====== Supplied information ======

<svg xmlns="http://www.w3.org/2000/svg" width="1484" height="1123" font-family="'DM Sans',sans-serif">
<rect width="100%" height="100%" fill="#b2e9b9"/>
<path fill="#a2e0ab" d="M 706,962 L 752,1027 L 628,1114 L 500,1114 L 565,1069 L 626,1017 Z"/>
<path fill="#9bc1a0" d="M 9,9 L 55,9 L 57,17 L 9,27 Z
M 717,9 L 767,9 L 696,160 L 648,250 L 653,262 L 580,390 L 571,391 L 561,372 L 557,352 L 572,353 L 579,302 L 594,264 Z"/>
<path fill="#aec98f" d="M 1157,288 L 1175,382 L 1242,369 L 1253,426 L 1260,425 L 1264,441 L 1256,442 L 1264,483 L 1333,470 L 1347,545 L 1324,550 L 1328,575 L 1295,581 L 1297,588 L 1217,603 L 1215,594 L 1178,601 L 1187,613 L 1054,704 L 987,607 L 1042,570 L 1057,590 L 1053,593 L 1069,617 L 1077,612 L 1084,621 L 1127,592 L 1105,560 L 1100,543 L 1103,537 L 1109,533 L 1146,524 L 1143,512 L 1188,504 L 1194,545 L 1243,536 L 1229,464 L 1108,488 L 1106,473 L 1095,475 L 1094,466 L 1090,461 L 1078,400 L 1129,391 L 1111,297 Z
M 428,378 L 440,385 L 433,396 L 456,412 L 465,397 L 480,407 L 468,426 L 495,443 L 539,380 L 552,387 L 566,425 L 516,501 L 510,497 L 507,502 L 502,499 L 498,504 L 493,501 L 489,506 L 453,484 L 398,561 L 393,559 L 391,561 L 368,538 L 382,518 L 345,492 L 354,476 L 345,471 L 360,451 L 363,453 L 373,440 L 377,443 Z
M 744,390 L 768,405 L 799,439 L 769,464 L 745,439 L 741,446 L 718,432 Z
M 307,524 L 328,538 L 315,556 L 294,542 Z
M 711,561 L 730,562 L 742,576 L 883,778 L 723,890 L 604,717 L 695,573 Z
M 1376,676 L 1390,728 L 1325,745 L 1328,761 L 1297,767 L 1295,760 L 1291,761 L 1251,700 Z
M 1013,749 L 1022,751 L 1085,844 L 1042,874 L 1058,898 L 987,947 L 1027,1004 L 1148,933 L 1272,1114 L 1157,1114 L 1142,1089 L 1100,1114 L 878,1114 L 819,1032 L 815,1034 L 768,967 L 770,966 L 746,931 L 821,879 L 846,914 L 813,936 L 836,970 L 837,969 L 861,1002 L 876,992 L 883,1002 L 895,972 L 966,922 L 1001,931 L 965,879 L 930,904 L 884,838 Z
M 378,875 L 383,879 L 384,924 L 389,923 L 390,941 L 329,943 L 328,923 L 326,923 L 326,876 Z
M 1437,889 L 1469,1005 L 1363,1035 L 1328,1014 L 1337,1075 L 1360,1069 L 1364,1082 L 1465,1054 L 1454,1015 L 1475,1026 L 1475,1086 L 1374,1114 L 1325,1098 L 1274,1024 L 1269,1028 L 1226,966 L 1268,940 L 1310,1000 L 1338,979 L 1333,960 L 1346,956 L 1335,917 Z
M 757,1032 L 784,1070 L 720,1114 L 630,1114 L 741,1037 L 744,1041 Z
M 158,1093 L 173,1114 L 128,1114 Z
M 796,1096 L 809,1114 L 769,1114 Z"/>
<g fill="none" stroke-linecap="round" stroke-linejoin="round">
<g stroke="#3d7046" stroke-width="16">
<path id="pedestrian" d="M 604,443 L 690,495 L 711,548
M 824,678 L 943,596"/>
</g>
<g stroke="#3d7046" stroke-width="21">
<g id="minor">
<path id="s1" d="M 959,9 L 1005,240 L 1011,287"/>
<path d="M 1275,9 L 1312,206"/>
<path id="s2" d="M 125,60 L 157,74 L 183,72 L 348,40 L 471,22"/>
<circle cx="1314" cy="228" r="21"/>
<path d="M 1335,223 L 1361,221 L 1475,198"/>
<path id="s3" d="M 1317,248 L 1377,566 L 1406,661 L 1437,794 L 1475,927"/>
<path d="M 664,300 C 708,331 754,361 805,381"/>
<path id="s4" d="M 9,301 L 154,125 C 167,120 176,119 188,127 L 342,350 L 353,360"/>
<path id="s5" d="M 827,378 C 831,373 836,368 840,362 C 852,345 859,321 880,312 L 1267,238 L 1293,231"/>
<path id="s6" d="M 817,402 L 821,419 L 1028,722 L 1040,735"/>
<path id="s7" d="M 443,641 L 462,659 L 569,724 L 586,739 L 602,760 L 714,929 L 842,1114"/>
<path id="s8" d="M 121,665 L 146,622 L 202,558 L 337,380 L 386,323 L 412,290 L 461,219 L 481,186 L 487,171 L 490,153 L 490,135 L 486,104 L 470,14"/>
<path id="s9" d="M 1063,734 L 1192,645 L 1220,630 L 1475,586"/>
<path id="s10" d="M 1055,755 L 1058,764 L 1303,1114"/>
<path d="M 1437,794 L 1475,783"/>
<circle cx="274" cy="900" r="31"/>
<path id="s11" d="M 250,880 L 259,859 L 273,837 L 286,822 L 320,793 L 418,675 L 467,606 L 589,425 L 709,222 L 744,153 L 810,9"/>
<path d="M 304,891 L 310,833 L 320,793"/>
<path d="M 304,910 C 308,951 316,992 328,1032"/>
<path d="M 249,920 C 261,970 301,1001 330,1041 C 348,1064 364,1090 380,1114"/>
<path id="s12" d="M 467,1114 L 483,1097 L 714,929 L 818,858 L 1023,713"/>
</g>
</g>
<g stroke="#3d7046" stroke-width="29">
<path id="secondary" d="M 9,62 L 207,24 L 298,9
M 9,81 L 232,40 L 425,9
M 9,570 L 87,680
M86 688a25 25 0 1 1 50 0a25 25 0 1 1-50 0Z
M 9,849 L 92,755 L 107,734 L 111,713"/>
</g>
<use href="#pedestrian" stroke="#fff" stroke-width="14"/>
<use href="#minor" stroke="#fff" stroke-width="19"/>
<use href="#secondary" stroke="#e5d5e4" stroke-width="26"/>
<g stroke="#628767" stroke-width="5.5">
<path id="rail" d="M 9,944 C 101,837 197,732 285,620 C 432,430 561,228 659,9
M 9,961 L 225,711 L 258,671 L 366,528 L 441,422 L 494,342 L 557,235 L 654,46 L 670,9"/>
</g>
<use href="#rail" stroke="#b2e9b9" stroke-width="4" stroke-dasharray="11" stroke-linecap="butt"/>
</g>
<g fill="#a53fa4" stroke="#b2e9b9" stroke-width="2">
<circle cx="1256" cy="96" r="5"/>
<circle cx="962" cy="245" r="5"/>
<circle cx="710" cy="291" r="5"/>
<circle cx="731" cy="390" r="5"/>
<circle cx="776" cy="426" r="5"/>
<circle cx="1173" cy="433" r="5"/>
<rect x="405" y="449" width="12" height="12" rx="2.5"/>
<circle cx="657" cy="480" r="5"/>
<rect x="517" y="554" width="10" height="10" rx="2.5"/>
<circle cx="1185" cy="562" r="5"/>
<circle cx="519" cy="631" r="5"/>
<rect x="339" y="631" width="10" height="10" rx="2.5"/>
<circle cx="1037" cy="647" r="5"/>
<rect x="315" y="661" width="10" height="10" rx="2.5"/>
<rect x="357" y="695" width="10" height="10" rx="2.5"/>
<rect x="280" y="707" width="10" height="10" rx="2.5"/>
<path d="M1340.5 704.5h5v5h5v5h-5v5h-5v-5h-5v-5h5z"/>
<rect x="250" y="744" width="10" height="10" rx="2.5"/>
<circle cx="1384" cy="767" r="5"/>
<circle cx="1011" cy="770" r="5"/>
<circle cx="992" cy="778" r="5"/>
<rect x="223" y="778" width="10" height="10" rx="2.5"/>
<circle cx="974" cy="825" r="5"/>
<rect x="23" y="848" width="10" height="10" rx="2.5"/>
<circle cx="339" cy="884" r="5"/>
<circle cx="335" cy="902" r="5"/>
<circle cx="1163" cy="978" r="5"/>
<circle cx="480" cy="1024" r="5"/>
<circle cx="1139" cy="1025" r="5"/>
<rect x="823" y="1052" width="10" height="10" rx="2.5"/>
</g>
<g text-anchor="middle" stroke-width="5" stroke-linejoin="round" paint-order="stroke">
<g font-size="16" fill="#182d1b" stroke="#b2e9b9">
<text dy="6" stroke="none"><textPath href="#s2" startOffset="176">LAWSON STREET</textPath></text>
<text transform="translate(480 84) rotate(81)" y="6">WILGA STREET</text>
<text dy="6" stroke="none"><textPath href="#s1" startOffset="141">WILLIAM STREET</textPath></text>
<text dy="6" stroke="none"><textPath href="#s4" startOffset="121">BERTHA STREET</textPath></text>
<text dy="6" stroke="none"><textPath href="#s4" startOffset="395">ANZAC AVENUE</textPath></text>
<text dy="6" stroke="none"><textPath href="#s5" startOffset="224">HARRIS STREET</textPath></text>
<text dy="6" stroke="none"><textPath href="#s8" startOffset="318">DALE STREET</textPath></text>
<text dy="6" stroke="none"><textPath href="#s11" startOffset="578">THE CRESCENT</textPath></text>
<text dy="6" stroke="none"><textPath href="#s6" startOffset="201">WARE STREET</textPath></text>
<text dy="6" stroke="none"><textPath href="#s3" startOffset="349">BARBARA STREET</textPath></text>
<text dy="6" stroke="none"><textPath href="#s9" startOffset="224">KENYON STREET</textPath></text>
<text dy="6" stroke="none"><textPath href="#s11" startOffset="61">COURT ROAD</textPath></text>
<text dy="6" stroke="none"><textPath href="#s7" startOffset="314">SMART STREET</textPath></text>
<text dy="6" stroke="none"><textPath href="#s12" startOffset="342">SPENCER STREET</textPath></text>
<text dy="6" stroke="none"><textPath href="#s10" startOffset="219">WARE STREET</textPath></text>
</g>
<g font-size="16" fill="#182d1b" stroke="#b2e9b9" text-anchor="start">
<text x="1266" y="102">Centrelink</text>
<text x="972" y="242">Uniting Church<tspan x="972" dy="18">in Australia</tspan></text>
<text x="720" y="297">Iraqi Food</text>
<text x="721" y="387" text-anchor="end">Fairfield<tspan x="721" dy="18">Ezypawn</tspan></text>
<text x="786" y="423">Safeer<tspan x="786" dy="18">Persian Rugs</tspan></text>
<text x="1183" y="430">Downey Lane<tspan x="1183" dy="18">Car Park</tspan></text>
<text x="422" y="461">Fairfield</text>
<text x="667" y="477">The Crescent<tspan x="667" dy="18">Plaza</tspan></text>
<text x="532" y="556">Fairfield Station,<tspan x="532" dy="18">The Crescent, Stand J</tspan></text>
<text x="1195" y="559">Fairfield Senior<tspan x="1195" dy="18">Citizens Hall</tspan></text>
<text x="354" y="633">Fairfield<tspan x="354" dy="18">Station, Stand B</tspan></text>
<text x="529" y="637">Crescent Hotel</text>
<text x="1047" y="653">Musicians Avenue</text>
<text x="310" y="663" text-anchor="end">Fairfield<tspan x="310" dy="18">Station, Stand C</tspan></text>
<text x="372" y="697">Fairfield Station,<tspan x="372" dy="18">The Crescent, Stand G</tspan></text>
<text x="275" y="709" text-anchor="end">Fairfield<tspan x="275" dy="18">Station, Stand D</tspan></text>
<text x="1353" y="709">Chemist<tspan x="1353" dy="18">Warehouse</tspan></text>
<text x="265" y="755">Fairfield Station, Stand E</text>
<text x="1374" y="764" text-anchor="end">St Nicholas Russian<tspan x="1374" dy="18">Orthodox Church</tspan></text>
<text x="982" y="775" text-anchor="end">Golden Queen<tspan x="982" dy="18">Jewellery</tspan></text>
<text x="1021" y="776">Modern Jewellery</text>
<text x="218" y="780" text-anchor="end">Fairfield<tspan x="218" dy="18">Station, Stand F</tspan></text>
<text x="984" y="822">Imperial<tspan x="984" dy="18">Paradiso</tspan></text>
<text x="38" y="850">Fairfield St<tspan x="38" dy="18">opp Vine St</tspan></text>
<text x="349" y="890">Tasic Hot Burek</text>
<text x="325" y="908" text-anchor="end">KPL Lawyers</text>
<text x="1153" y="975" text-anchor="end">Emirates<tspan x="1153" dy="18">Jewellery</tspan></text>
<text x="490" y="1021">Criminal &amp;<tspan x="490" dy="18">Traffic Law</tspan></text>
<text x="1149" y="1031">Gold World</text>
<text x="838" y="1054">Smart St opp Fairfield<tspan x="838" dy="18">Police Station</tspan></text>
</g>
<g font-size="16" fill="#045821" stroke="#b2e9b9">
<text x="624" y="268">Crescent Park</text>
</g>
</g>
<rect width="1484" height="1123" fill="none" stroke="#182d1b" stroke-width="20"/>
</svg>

======

• The problem
The answer must consist of every line in the records above that contains the word "round".

• Answer for the task
<g fill="none" stroke-linecap="round" stroke-linejoin="round">
<g text-anchor="middle" stroke-width="5" stroke-linejoin="round" paint-order="stroke">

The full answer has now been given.